Face aux nouvelles mesures prises pour lutter contre le coronavirus, le ministère de la Santé a décidé d’imposer le silence aux médecins. Et ce, en leur interdisant d’intervenir dans les médias; de même que de s’exprimer via les réseaux sociaux. Une telle décision n’a fait que susciter la colère. Non seulement celle des médecins, des pharmaciens; mais aussi de l’opinion publique. Autant de voix dissonantes qui entraînent une forte incompréhension en Tunisie. Qu’en pensent les médecins?
Faouzi Charfi, secrétaire général de l’Union des médecins spécialistes libéraux dénonce la décision du ministre de la Santé. En effet, il déclare à leconomistemaghrebin.com: « Ce qui s’est passé hier est incompréhensible et inacceptable de la part du ministre de la Santé. »

- - - -

▶ Tâche:
Poursuivez, s'il vous plaît, le texte sur l'interdiction faite aux médecins de s'exprimer dans les médias, en reprenant après sa dernière phrase. Les enregistrements ne sont pas nécessaires ici.

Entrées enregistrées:
- - - -

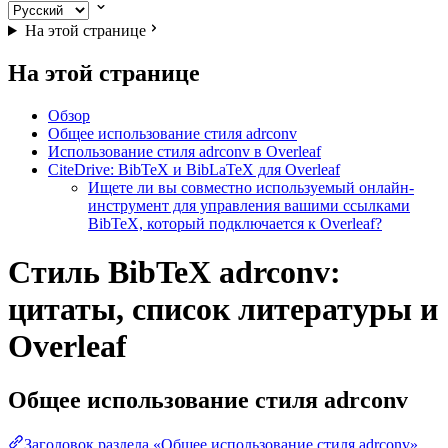
На этой странице
На этой странице
Обзор
Общее использование стиля adrconv
Использование стиля adrconv в Overleaf
CiteDrive: BibTeX и BibLaTeX для Overleaf
Ищете ли вы совместно используемый онлайн-
инструмент для управления вашими ссылками
BibTeX, который подключается к Overleaf?
Стиль BibTeX adrconv:
цитаты, список литературы и
Overleaf
Общее использование стиля
adrconv
Заголовок раздела «Общее использование стиля adrconv»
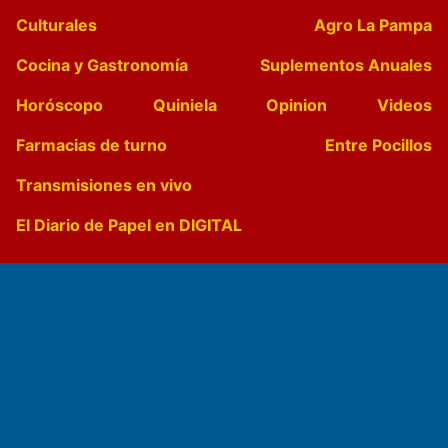
Culturales
Agro La Pampa
Cocina y Gastronomía
Suplementos Anuales
Horóscopo
Quiniela
Opinion
Videos
Farmacias de turno
Entre Pocillos
Transmisiones en vivo
El Diario de Papel en DIGITAL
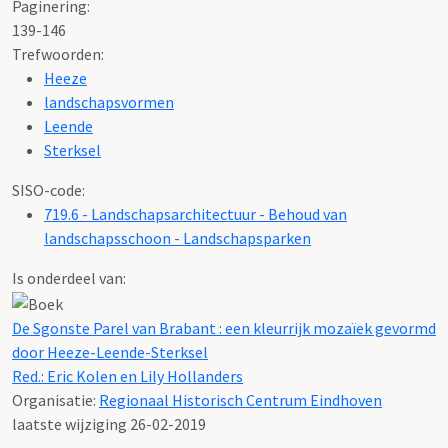
Paginering:
139-146
Trefwoorden:
Heeze
landschapsvormen
Leende
Sterksel
SISO-code:
719.6 - Landschapsarchitectuur - Behoud van
landschapsschoon - Landschapsparken
Is onderdeel van:
De Sgonste Parel van Brabant : een kleurrijk mozaïek gevormd
door Heeze-Leende-Sterksel
Red.: Eric Kolen en Lily Hollanders
Organisatie:
Regionaal Historisch Centrum Eindhoven
laatste wijziging 26-02-2019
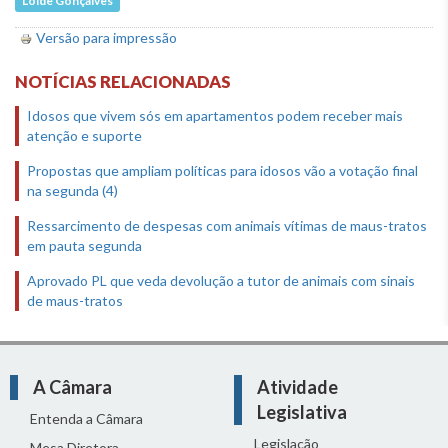
Loíde Gonçalves
Versão para impressão
NOTÍCIAS RELACIONADAS
Idosos que vivem sós em apartamentos podem receber mais
atenção e suporte
Propostas que ampliam políticas para idosos vão a votação final
na segunda (4)
Ressarcimento de despesas com animais vítimas de maus-tratos
em pauta segunda
Aprovado PL que veda devolução a tutor de animais com sinais
de maus-tratos
A Câmara
Atividade
Legislativa
Entenda a Câmara
Legislação
Mesa Diretora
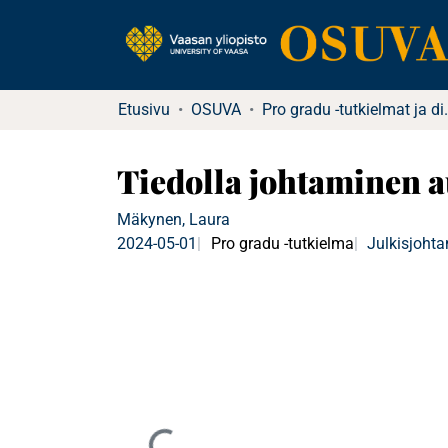
Etusivu
OSUVA
Pro gradu -tu
Tiedolla johtaminen a
Mäkynen, Laura
2024-05-01
Pro gradu -tutkielma
Julkisjoht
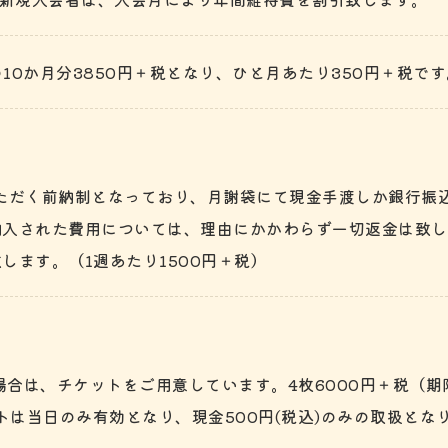
の10か月分3850円＋税となり、ひと月あたり350円＋税です
ただく前納制となっており、月謝袋にて現金手渡しか銀行振
納入された費用については、理由にかかわらず一切返金は致し
します。（1週あたり1500円＋税）
場合は、チケットをご用意しています。4枚6000円＋税（期
トは当日のみ有効となり、現金500円(税込)のみの取扱とな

- - - -

▶ Votre réponse:
Plus encore, selon lui, cette décision constitue une atteinte fondamentale à la liberté d’expression. Laquelle est l’un des acquis de la révolution. Tout en poursuivant qu’il s’agit également d’une atteinte au droit constitutionnel ainsi qu’au droit du citoyen à l’information.
« L’absence d’une stratégie de communication claire »
Avant d’ajouter: « Cela constitue un obstacle à l’ouverture d’un débat à la fois libre et responsable sur un sujet crucial et vital pour les Tunisiens; tel que leur santé. Ce qui est aussi incompréhensible à mon sens, c’est l’absence d’une stratégie de communication claire du gouvernement. Et notamment dans sa gestion de la lutte contre la pandémie. Plus encore, je dirais que les anciens réflexes sont de retour, où l’intimidation s’est transformée en une interdiction. »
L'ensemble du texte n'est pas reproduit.